Extracted page text
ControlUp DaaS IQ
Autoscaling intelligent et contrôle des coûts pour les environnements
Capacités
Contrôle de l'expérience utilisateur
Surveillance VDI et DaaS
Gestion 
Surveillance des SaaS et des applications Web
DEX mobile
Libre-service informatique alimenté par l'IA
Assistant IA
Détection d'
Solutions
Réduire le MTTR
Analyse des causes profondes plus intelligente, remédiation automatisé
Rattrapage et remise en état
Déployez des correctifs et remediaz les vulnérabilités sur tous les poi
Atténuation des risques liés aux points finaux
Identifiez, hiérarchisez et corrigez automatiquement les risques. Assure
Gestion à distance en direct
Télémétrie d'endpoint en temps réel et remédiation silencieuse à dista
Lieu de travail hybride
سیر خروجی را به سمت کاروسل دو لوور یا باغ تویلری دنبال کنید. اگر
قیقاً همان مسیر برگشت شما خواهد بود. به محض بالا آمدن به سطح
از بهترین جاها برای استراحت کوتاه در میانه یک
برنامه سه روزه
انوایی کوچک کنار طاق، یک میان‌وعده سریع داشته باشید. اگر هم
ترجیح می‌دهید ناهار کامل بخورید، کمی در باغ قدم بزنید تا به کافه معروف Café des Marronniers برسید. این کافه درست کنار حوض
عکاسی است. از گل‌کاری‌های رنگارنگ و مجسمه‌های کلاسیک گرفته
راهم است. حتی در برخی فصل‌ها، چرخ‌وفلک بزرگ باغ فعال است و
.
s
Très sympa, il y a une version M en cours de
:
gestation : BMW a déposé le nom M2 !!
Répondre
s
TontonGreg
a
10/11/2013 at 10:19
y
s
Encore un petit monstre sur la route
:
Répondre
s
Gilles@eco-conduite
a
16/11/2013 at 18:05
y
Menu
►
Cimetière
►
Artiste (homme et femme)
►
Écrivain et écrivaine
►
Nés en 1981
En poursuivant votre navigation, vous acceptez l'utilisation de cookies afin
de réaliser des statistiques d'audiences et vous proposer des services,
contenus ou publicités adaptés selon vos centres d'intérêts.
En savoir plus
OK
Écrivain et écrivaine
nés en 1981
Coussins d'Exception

# [TASK REQUIREMENTS]
Recast every line of the listing above as a Markdown table with the columns Row and Line. Give each line its row number and leave out any blank lines.

# [OUTPUT FOR THIS EXERCISE]
| Row | Line |
|---|---|
| 1 | ControlUp DaaS IQ |
| 2 | Autoscaling intelligent et contrôle des coûts pour les environnements |
| 3 | Capacités |
| 4 | Contrôle de l'expérience utilisateur |
| 5 | Surveillance VDI et DaaS |
| 6 | Gestion  |
| 7 | Surveillance des SaaS et des applications Web |
| 8 | DEX mobile |
| 9 | Libre-service informatique alimenté par l'IA |
| 10 | Assistant IA |
| 11 | Détection d' |
| 12 | Solutions |
| 13 | Réduire le MTTR |
| 14 | Analyse des causes profondes plus intelligente, remédiation automatisé |
| 15 | Rattrapage et remise en état |
| 16 | Déployez des correctifs et remediaz les vulnérabilités sur tous les poi |
| 17 | Atténuation des risques liés aux points finaux |
| 18 | Identifiez, hiérarchisez et corrigez automatiquement les risques. Assure |
| 19 | Gestion à distance en direct |
| 20 | Télémétrie d'endpoint en temps réel et remédiation silencieuse à dista |
| 21 | Lieu de travail hybride |
| 22 | سیر خروجی را به سمت کاروسل دو لوور یا باغ تویلری دنبال کنید. اگر |
| 23 | قیقاً همان مسیر برگشت شما خواهد بود. به محض بالا آمدن به سطح |
| 24 | از بهترین جاها برای استراحت کوتاه در میانه یک |
| 25 | برنامه سه روزه |
| 26 | انوایی کوچک کنار طاق، یک میان‌وعده سریع داشته باشید. اگر هم |
| 27 | ترجیح می‌دهید ناهار کامل بخورید، کمی در باغ قدم بزنید تا به کافه معروف Café des Marronniers برسید. این کافه درست کنار حوض |
| 28 | عکاسی است. از گل‌کاری‌های رنگارنگ و مجسمه‌های کلاسیک گرفته |
| 29 | راهم است. حتی در برخی فصل‌ها، چرخ‌وفلک بزرگ باغ فعال است و |
| 30 | . |
| 31 | s |
| 32 | Très sympa, il y a une version M en cours de |
| 33 | : |
| 34 | gestation : BMW a déposé le nom M2 !! |
| 35 | Répondre |
| 36 | s |
| 37 | TontonGreg |
| 38 | a |
| 39 | 10/11/2013 at 10:19 |
| 40 | y |
| 41 | s |
| 42 | Encore un petit monstre sur la route |
| 43 | : |
| 44 | Répondre |
| 45 | s |
| 46 | Gilles@eco-conduite |
| 47 | a |
| 48 | 16/11/2013 at 18:05 |
| 49 | y |
| 50 | Menu |
| 51 | ► |
| 52 | Cimetière |
| 53 | ► |
| 54 | Artiste (homme et femme) |
| 55 | ► |
| 56 | Écrivain et écrivaine |
| 57 | ► |
| 58 | Nés en 1981 |
| 59 | En poursuivant votre navigation, vous acceptez l'utilisation de cookies afin |
| 60 | de réaliser des statistiques d'audiences et vous proposer des services, |
| 61 | contenus ou publicités adaptés selon vos centres d'intérêts. |
| 62 | En savoir plus |
| 63 | OK |
| 64 | Écrivain et écrivaine |
| 65 | nés en 1981 |
| 66 | Coussins d'Exception |